→ Required actions:
• 1. Answer these questions about the passage on mixing music, one per line:
(a) What does the passage say to trust in the end?
(b) What should be left at default values?
(c) Which two effects does the passage mention applying to the entire bus?
• 2. Reproduce word for word the stretch of the passage on mixing music from "If you want" through "and overall compression.".
• 3. Write the next part of the passage on mixing music, picking up after its final sentence.

→ Given text:
◆ ◆ ◆ ◆ ◆

But, still there is something to be said for dynamic range in music smile.gif It's a dying art to be sure. In the end you gotta trust your own ears. Play your tracks on a variety of playback systems, monitors, every headphone/earbud you can get your hands on, friends cars, etc. See how your mix "travels". After that make some adjustments and try again. smile.gif

If you want more range in it, back off on the compression a bit, like you said and give the drums a bit more high end. I"m assuming here that you are mixing the drums each on their own channel grouped in your daw to a "drum bus", e.g. one slider that controls the overall level of the drums while each element of the drum kit has it's own track in the drum grouping. If your not doing this, I'd suggest it. It gives one wads more control over the drum sound. I would not rely to much on the mixer in your drum program or it's fx. I'd say leave the internal mixer at default values and take the fx off. Then apply the fx in your daw just like you would if mixing a real drum kit. Eq each channel to sound good by itself, then eq the entire bus/group to sound good, then go back and add fx per drum if needed, or to the entire bus such as room reverb and overall compression.

◆ ◆ ◆ ◆ ◆

→ Information shown:
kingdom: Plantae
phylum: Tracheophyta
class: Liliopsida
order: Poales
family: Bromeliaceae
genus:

◆ ◆ ◆ ◆ ◆

→ Exercise results:
• 1.
(a) Your own ears.
(b) The internal mixer in the drum program.
(c) Room reverb and overall compression.

• 2.
If you want more range in it, back off on the compression a bit, like you said and give the drums a bit more high end. I"m assuming here that you are mixing the drums each on their own channel grouped in your daw to a "drum bus", e.g. one slider that controls the overall level of the drums while each element of the drum kit has it's own track in the drum grouping. If your not doing this, I'd suggest it. It gives one wads more control over the drum sound. I would not rely to much on the mixer in your drum program or it's fx. I'd say leave the internal mixer at default values and take the fx off. Then apply the fx in your daw just like you would if mixing a real drum kit. Eq each channel to sound good by itself, then eq the entire bus/group to sound good, then go back and add fx per drum if needed, or to the entire bus such as room reverb and overall compression.

• 3.
Make sense?

Todd

QUOTE (thefireball @ Jun 6 2016, 11:31 AM) *
Thanks guys! I do have a question - I got a comment on YouTube from a fellow GMCer about the mix and I need some feedback from you guys on what was said for clarification on how to fix it. Here's the comment:



I do admit I compressed my drummer's tracks a lot - so should I back off some compression and simply roll back the high pass filter off the bass drum more? I wanted a more balanced mix that wasn't too boomy - as influenced how I have heard Misha Mansor mix before. I'm still learning, but I would like to make sure my ears are not hearing things wrong (because I was actually happy with the mix). Other opinions please? I want to sound good! smile.gif Thanks! I trust you guys!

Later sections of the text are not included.